50代の職場人である姓キムの人物は、最近、子どものマンションの平米数を広げるために貯蓄していた預金2億ウォンを解約し、全額を株式口座に移した。キムは「過去には無条件で大きな家が最高だと思っていたが、最近はサムスン電子や半導体上場投資信託(ETF)を保有するほうが資産増殖の速度がはるかに速い」と述べ、「周囲でも家を売って株式比率を60〜80%以上に増やした事例が多い」と語った。
KOSPIが7000台を突破し、韓国家計の資産形成パラダイムが入れ替わっている。余剰資金は無条件に不動産に寝かせるという「不動産不敗神話」が終わり、住宅購入待機資金と銀行預金が株式市場に大量流入する「マネームーブ」現象が加速している。
6日、韓国金融投資協会によると、今年4月29日基準の投資者預託金は129兆7321億ウォンを記録した。これは3月6日(129兆9574億ウォン)以降、約2カ月ぶりの最大水準である。投資者預託金は、顧客が株式を買い付けるために証券会社に預けておく資金で、代表的な株式市場の待機資金に分類される。
個人の投資熱は「借入れ投資」の数値にもそのまま表れている。信用取引融資残高は今年4月28日基準で35兆6895億ウォンとなり、史上最高値を更新した。今月だけで2兆7000億ウォンが急増し、強気相場に乗ろうとする投資心理が極みに達している。
安全資産の象徴である大手銀行の定期預金は増加傾向が明確に鈍化した。韓国銀行の経済統計システムによると、昨年末基準の1億ウォン以下の定期預金口座数は2162万9000件と集計された。これは2019年上半期以降で最も少ない数値である。口座内の預金規模も299兆7090億ウォンへと減少し、3年6カ月続いた増加傾向が止まった。預金を選んでいた投資家がこれを解約し、株式市場へ大量に流入したとみられる。
政府は不動産など非金融資産に偏った家計資産を金融資産へ転換するため、全方位的な政策を展開している。国民成長ファンドの造成、発行オンダ(発行短期社債)・総合投資口座(IMA)の活性化、国内型企業性集合投資機構(BDC)の導入などが代表的事例とされる。
国内株式市場の記録的な好調とマネームーブ現象が相まって、銀行の預金・積立預金資産の流出速度は一段と速まる見通しだ。とりわけ政府の不動産融資規制強化で住宅購入に動けなかった巨大な待機資金が株式市場へ流入する可能性が高まり、資産市場の重心が不動産から株式へ完全に移行しているという分析に説得力が増している。
専門家は、今回のマネームーブが単に銀行預金の流出にとどまらず、家計と企業資産の「質的変化」を伴っていると分析した。
イ・サンヨン信栄証券研究員は「退職年金と個人総合資産管理口座(ISA)など税制優遇を基盤とする投資手段が増え、ETFを中心に間接投資市場が成長しながら、個人資産管理のパラダイムが変わっている」と述べ、「ここに政府の資本市場活性化の方針が加わり、個人資金が直接投資から間接投資へと急速に移動する趨勢だ」と分析した。
イ・ジヌ・メリッツ証券リサーチセンター長は「株式市場に流入する『新しい資金』(New Money)の源泉が預託金だとすれば、すでに口座に入っていた資金ははるかに攻撃的な投資商品へ移動している」と評価した。
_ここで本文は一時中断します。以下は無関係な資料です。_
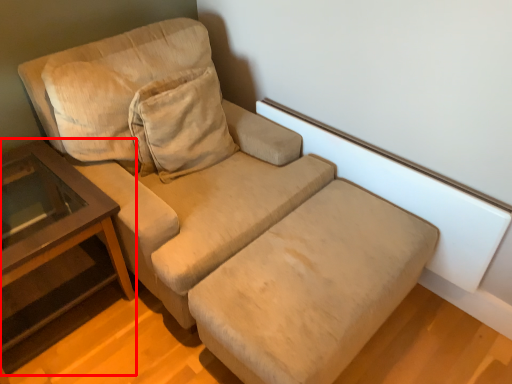
Question: Considering the relative positions of table (annotated by the red box) and footrest in the image provided, where is table (annotated by the red box) located with respect to the staircase?

Choices:
 (A) left
 (B) right

Answer: (A)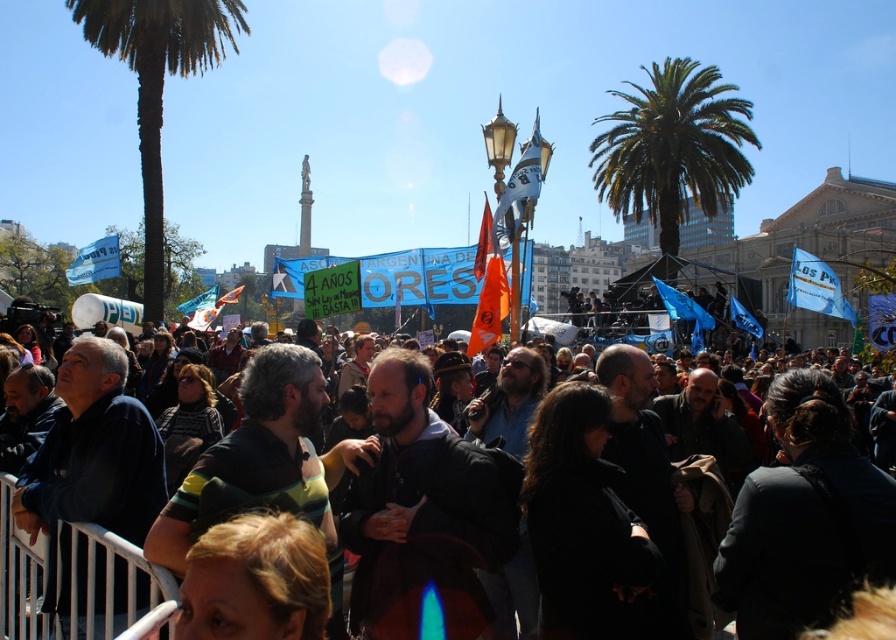
In the scene shown: You are a photographer trying to capture the central banner and the crowd. You notice the green leafy palm tree at upper right and the dark clothing crowd at center. Which object is located to the right of the other?

The green leafy palm tree at upper right is positioned on the right side of dark clothing crowd at center.

You are a photographer at the protest event. You want to take a photo that includes both the green leafy palm tree at upper right and the dark clothing crowd at center. Which object will appear thinner in the photo?

The green leafy palm tree at upper right will appear thinner in the photo than the dark clothing crowd at center because it is thinner than the dark clothing crowd at center.

You are a photographer trying to capture a clear shot of the central banner. You notice two green leafy palm trees in the frame. Which palm tree is closer to the camera, the green leafy palm tree at upper right or the green leafy palm tree at left?

The green leafy palm tree at upper right is shorter than the green leafy palm tree at left, so the shorter one is closer to the camera.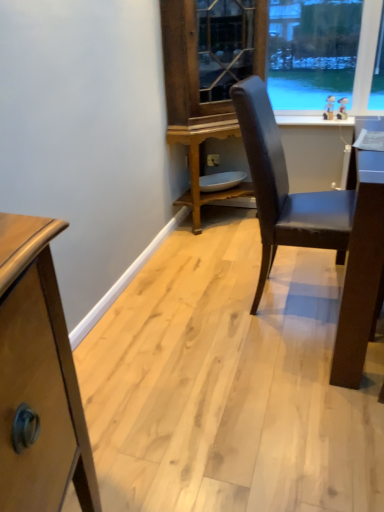
Image resolution: width=384 pixels, height=512 pixels. I want to click on free spot above white glossy window sill at upper right (from a real-world perspective), so click(312, 120).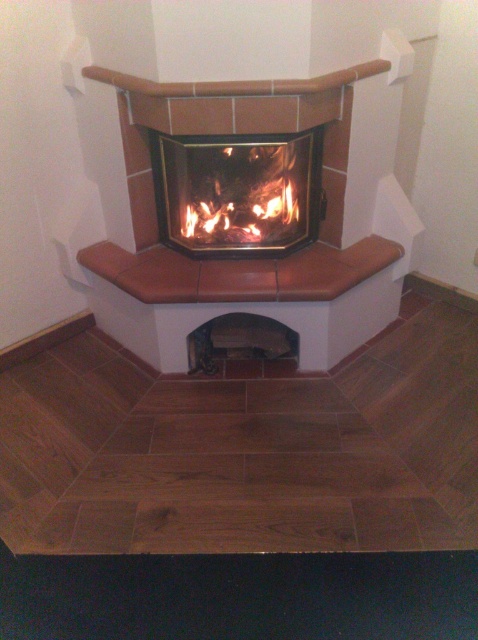
You are designing a living room layout and need to place a sofa that is 1.8 meters wide. The sofa must be positioned in front of the fireplace. Given that the matte glass fireplace at center is wider than the orange wood fire at center, will the sofa fit comfortably in front of the fireplace?

The matte glass fireplace at center is wider than the orange wood fire at center. Since the sofa is 1.8 meters wide and the fireplace is wider than the fire, the sofa should fit comfortably in front of the fireplace as long as the total width of the fireplace accommodates the sofa.

You are designing a layout for a living room and need to place a sofa. The sofa will be placed opposite the matte glass fireplace at center and orange wood fire at center. Which side of the sofa should face the fireplace to ensure the fire is visible?

The sofa should face the right side to ensure visibility of the orange wood fire at center, since the matte glass fireplace at center is positioned to its left.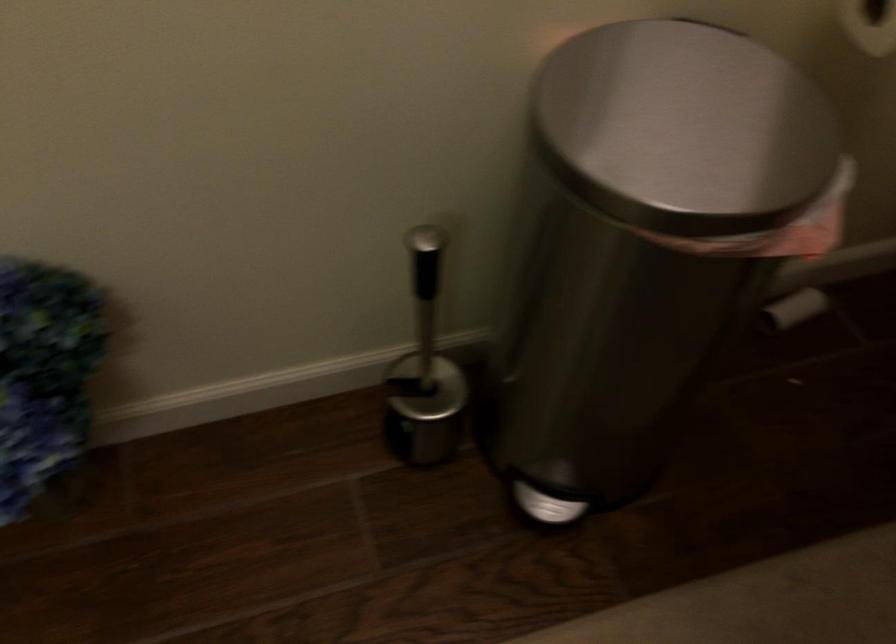
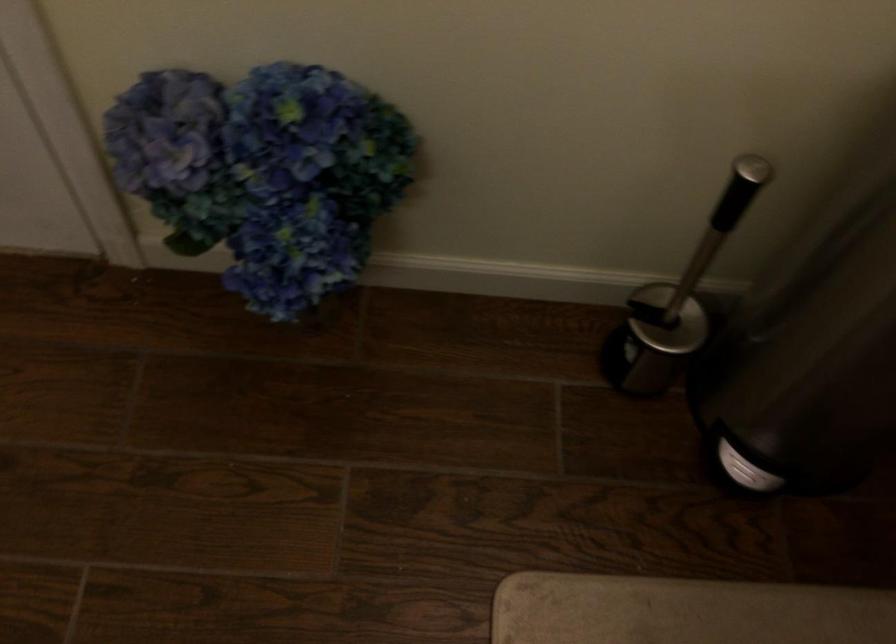
Question: Which direction would the cameraman need to move to produce the second image? Reply with the corresponding letter.

Choices:
 (A) Left
 (B) Right
 (C) Forward
 (D) Backward

Answer: (A)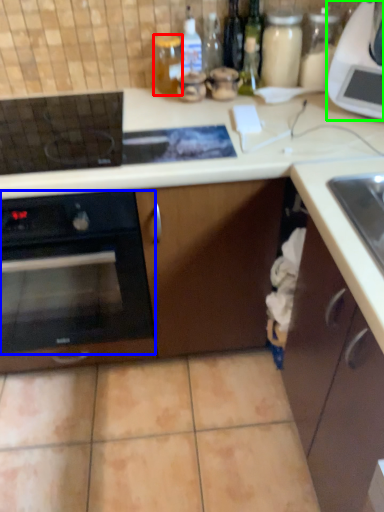
Question: Estimate the real-world distances between objects in this image. Which object is closer to bottle (highlighted by a red box), oven (highlighted by a blue box) or kitchen appliance (highlighted by a green box)?

Choices:
 (A) oven
 (B) kitchen appliance

Answer: (B)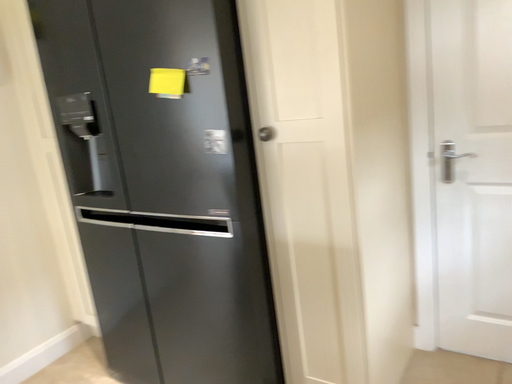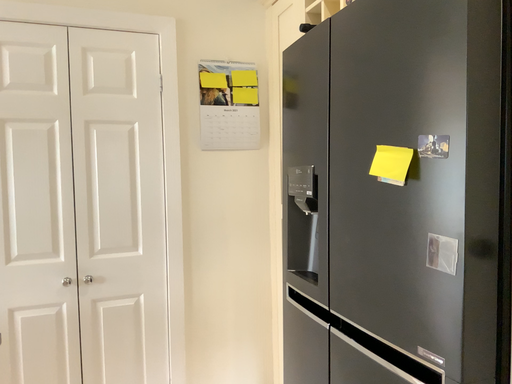
Question: How did the camera likely rotate when shooting the video?

Choices:
 (A) rotated left
 (B) rotated right

Answer: (A)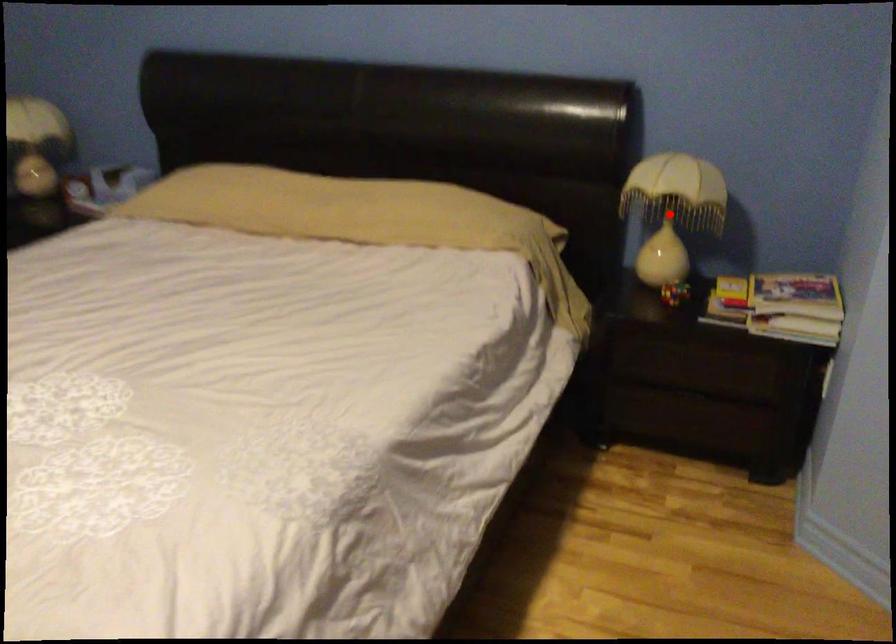
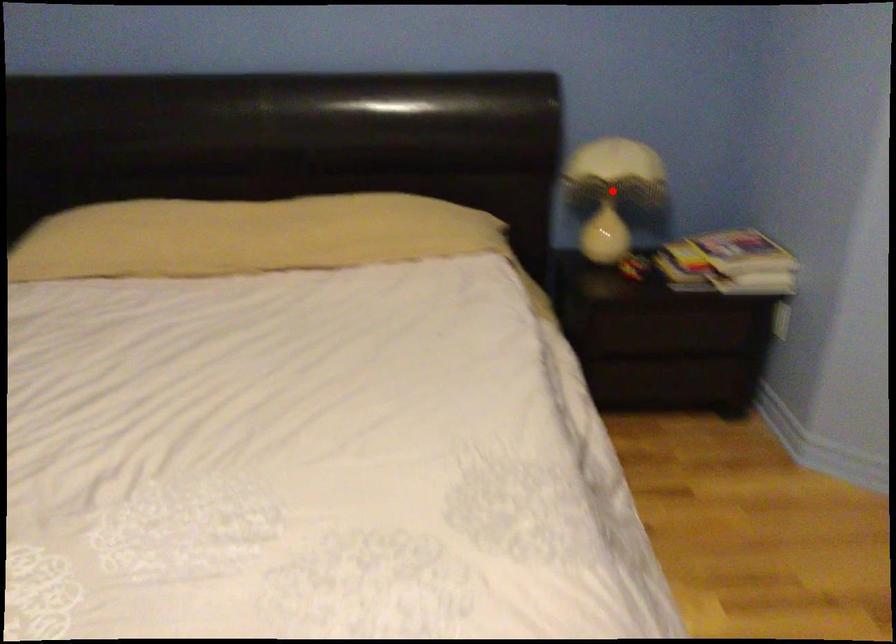
I am providing you with two images of the same scene from different viewpoints. A red point is marked on the first image and another point is marked on the second image. Do the highlighted points in image1 and image2 indicate the same real-world spot?

Yes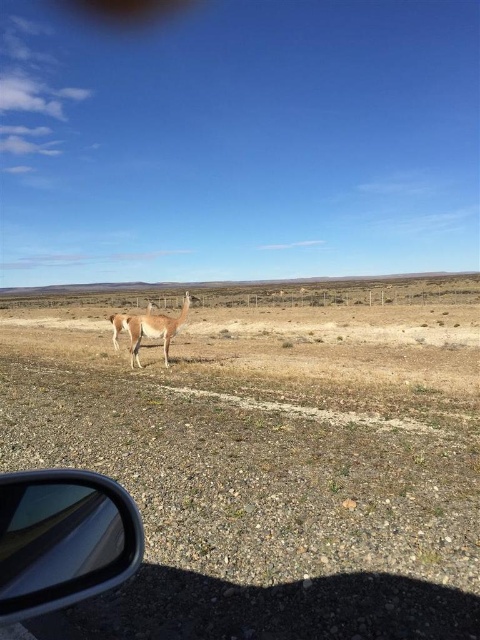
Question: Which object is farther from the camera taking this photo?

Choices:
 (A) fuzzy brown alpaca at center
 (B) light brown fur at center
 (C) transparent plastic side mirror at lower left

Answer: (A)

Question: Is transparent plastic side mirror at lower left wider than fuzzy brown alpaca at center?

Choices:
 (A) yes
 (B) no

Answer: (B)

Question: Which object is farther from the camera taking this photo?

Choices:
 (A) light brown fur at center
 (B) fuzzy brown alpaca at center
 (C) transparent plastic side mirror at lower left

Answer: (B)

Question: Which of the following is the farthest from the observer?

Choices:
 (A) light brown fur at center
 (B) fuzzy brown alpaca at center

Answer: (B)

Question: Is transparent plastic side mirror at lower left to the left of light brown fur at center from the viewer's perspective?

Choices:
 (A) no
 (B) yes

Answer: (A)

Question: Does transparent plastic side mirror at lower left have a larger size compared to light brown fur at center?

Choices:
 (A) no
 (B) yes

Answer: (A)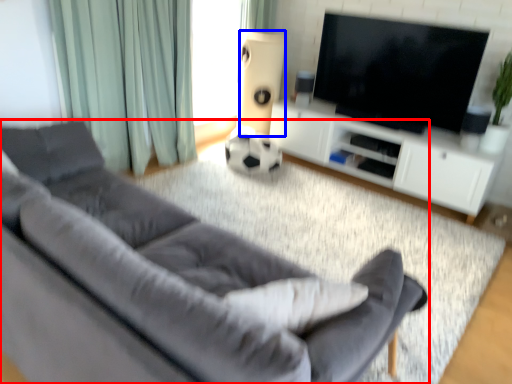
Question: Which of the following is the closest to the observer, studio couch (highlighted by a red box) or speaker (highlighted by a blue box)?

Choices:
 (A) studio couch
 (B) speaker

Answer: (A)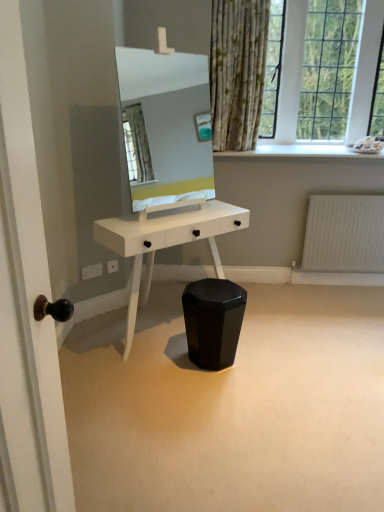
Where is `free region on the left part of white matte radiator at lower right`? Image resolution: width=384 pixels, height=512 pixels. free region on the left part of white matte radiator at lower right is located at coordinates (301, 292).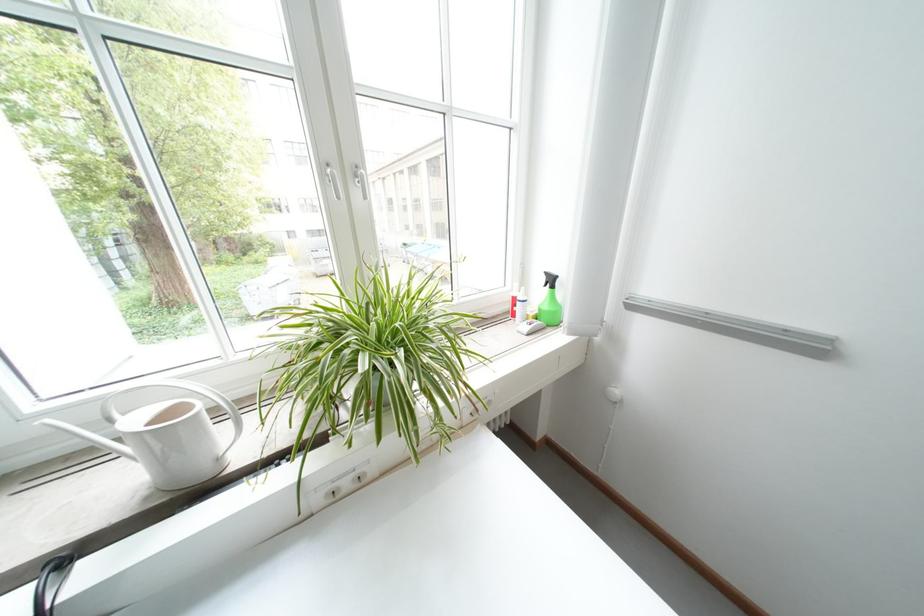
Identify the location of plant pot. (371, 361).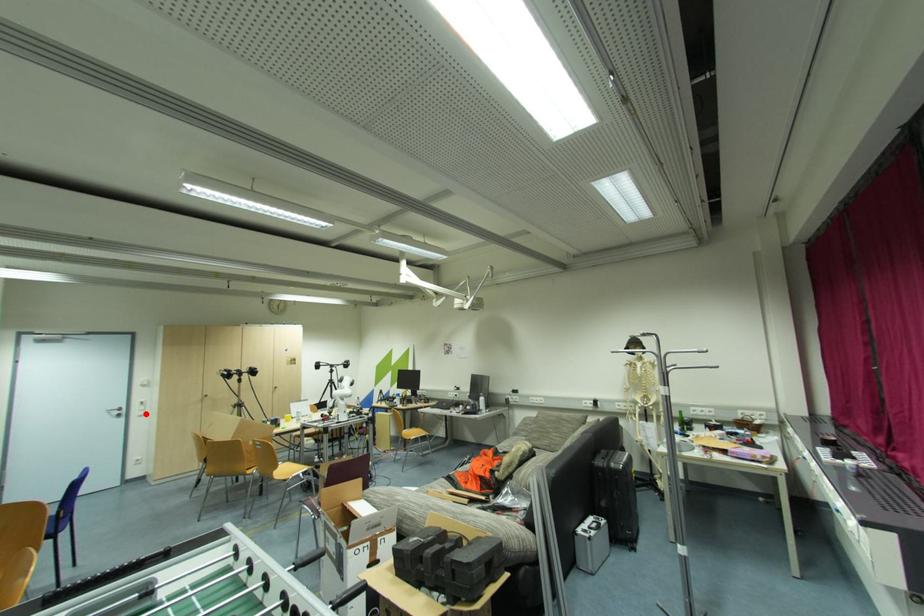
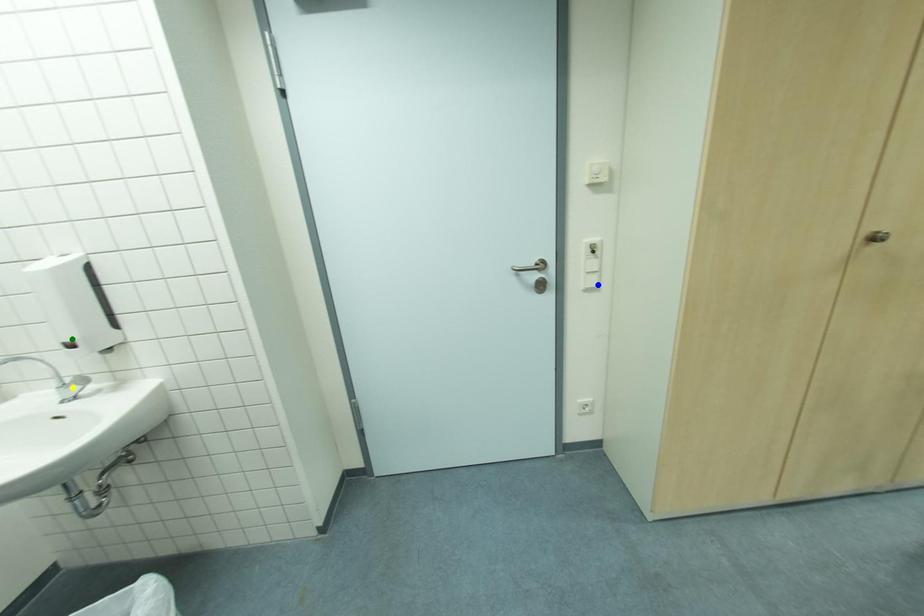
Question: I am providing you with two images of the same scene from different viewpoints. A red point is marked on the first image. You are given multiple points on the second image. Which point in image 2 is actually the same real-world point as the red point in image 1?

Choices:
 (A) blue point
 (B) yellow point
 (C) green point

Answer: (A)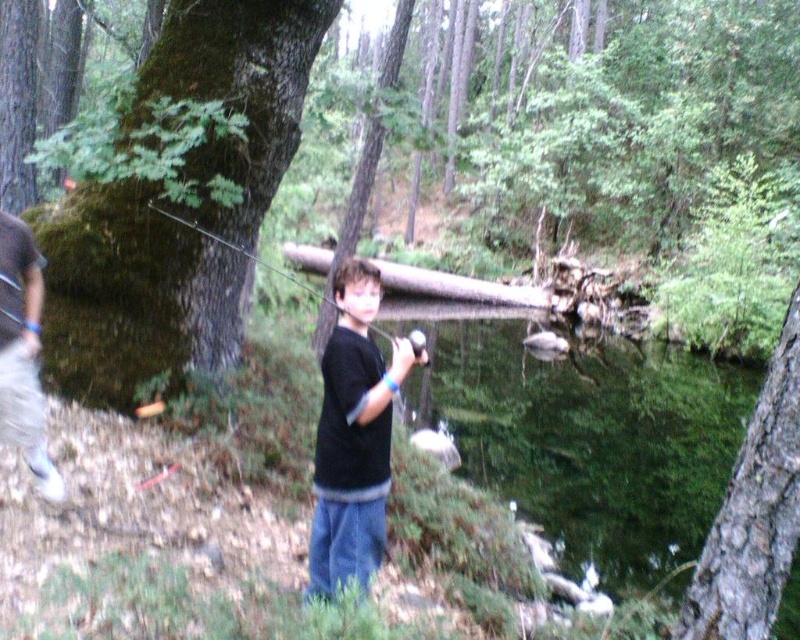
Who is more forward, (590,394) or (398,280)?

Point (590,394)

Consider the image. Who is taller, green reflective water at center or brown wood log at center?

green reflective water at center

Identify the location of green reflective water at center. (584, 433).

Identify the location of green mossy tree at left. (132, 294).

Is point (168, 276) positioned before point (392, 392)?

No, it is not.

Is point (154, 308) more distant than point (346, 532)?

Yes, it is behind point (346, 532).

The height and width of the screenshot is (640, 800). I want to click on green mossy tree at left, so click(x=132, y=294).

Measure the distance between brown rough bark tree at right and camera.

A distance of 2.35 meters exists between brown rough bark tree at right and camera.

Is point (786, 529) less distant than point (20, 307)?

Yes.

Identify the location of brown rough bark tree at right. (754, 513).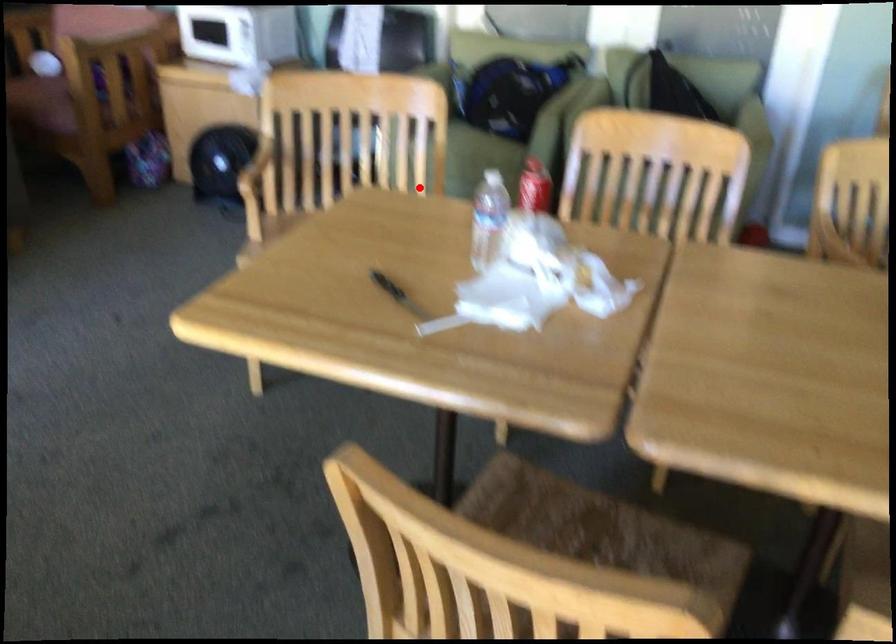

センター長は特に退職年金市場での変化が際立つと強調した。元本・利息保証中心の確定給付(DB)型から投資型商品の確定拠出(DC)型への比重転換が急で、退職年金を通じたETF売買が株式市場の巨大な下値支持線の役割をしているという説明である。
金融投資業界によると、今年1〜3月期末の退職年金積立金は508兆7000億ウォン規模だ。これは昨年末比で約12兆(2.4%)増加した金額である。
類型別ではDC型と個人型退職年金(IRP)が増加した。DC型は143兆2000億ウォンで前期より6兆2000億ウォン(4.5%)増え、IRPは143兆7000億ウォンで9.8%(12兆9000億ウォン)増えた。反面、DB型積立金は221兆8000億ウォンで7兆1000億ウォン(3.1%)減少した。
センター長は「最近、企業が法人資金を活用して攻撃的な投資に乗り出し、マネー・マーケット・ファンド(MMF)の資金フローも株式市場の好循環を示す主要指標となっている」と述べ、「家計だけでなく法人資金まで資本市場に流入し、市場の活力源として作用する様相だ」と評価した。